Shimel: Yeah. You’re right. I mean, and it’s funny that things that–it’s kinda like the measles, right? We thought we cured measles and here we are back with measles. Walter, we’re both CEOs of companies and I don’t know how many people listening out there are CEOs—many of our listeners are kinda getting their fingernails dirty, practitioners as well as managers at large enterprise—what keeps you up at night about Devo? What do you worry most about, Walter?
Scott: Well, I think part is we have to manage tens or hundreds of petabytes of data for our customers, right? And I think we have a very large team internally for security, to make sure that the data that we have is protected and we work very closely with Amazon and Google and Azure to make sure that we address that. And that’s something that you’re never gonna sleep well ’cause you have to be passionate about making sure that you protect your customers.
We were on the phone literally an hour ago with a manufacturer that makes toys for children, and that was the question that’s keeping him up–he says, “I have 10-year-old boys and girls logging into my website. I have to protect that data, making sure in the things that we do with being able to obfuscate data at the row, in the column level, without having to duplicate it and our algorithms that are in there.”
But my job, as a CEO, is to help people build careers. I’ve been very fortunate in my career and have had some very large exits in part of the business, but it’s making sure that the team around us continues to make sure that we handle all of the things, in dealing with our business and our main offices in Madrid. We also have a big office in Cambridge, Massachusetts, because I love the guys and women coming out of MIT, where we do a lot of hiring. But it’s mostly about the team and then making sure that we continue to have what I call a industry-abnormal or an anomaly in terms of net retention. And our goal is to help our customers continue to grow because it benefits us and wanting to make sure that we make it easier for them to be able to get more value because our mission is about making IT so that they can provide data to the business that is actionable.

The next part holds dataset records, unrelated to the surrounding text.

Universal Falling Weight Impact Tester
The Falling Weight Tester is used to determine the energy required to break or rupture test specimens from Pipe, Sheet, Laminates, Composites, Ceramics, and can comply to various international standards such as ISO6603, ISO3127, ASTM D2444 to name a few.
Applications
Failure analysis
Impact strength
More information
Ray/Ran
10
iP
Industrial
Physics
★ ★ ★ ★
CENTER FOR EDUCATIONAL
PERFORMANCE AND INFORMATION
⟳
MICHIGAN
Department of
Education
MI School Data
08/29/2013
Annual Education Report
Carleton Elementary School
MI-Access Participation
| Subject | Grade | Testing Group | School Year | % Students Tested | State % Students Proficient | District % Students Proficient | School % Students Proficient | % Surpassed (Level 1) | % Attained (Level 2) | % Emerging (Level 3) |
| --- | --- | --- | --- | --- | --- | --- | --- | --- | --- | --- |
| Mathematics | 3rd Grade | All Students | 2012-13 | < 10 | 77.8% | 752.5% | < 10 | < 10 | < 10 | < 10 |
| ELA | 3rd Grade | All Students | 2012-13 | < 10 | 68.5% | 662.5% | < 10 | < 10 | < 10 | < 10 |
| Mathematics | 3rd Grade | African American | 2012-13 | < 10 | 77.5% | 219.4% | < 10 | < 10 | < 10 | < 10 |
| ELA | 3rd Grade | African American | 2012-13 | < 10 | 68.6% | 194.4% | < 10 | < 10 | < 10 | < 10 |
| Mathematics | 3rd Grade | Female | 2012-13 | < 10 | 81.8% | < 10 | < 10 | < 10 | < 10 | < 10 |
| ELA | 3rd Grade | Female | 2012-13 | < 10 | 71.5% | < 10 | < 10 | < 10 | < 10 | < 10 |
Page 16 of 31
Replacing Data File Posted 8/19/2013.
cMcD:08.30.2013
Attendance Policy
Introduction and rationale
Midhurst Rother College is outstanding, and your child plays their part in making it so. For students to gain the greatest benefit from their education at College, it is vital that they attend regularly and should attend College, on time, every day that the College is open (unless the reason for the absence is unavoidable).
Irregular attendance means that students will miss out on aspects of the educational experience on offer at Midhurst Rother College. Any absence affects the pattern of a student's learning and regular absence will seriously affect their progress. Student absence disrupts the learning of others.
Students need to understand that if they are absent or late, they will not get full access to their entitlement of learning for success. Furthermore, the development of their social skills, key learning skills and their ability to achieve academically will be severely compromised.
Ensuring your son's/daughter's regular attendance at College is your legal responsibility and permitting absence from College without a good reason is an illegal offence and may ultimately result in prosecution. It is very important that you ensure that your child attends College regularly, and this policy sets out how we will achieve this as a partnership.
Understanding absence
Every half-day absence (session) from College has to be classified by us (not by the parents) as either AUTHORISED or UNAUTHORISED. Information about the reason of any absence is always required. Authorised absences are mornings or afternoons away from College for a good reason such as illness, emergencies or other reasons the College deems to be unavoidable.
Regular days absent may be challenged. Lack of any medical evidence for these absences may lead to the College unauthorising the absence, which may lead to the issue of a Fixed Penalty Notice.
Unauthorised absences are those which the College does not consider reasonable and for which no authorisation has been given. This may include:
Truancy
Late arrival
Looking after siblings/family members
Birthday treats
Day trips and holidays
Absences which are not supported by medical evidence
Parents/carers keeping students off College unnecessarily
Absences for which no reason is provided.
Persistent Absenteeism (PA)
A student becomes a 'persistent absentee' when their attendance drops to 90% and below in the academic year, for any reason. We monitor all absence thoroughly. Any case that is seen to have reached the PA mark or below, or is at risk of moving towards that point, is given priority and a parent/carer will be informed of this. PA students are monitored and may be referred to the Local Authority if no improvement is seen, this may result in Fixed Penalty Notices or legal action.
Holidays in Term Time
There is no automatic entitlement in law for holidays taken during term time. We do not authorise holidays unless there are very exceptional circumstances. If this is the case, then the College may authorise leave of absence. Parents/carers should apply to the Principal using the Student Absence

And my belief is is the CISO or the CIO that has control of that data, if they push it out to the business and say, “Hey, did you know that, on this particular case or when this happens, we’re losing customers or we’re gaining customers?” That data is 80% more likely to be leveraged than it is if the customer asks the business. So—
Shimel: Nice.
Scott:–I think it’s empowering the IT to accelerate value to the business and most of my nights are, well, we see this new customer is bringing in this type of a data, bringing in our data science teams to help think about use cases that we can drive more value from.
Shimel: Excellent. So, Walter, as I mentioned to you before we started recording today, the good news and bad news about this audio format is it goes so darn quickly. And we blew past our time. So what we’ll do, though, is we’ll—secret’s out: you live down in Florida, too. We’re gonna need to get you down here and into our studio and let’s do a whole video on this. We’ll continue our conversation in a video format. But, for now, we’re gonna call a—have to pull the plug on this one. Walter Scott, CEO of Devo, thanks for being our guest today on DevOps Chat.
Scott: Great, Alan. Thanks.
Shimel: All right. Hey, this is Alan Shimel, DevOps.com, and you’ve just listened to another DevOps Chat.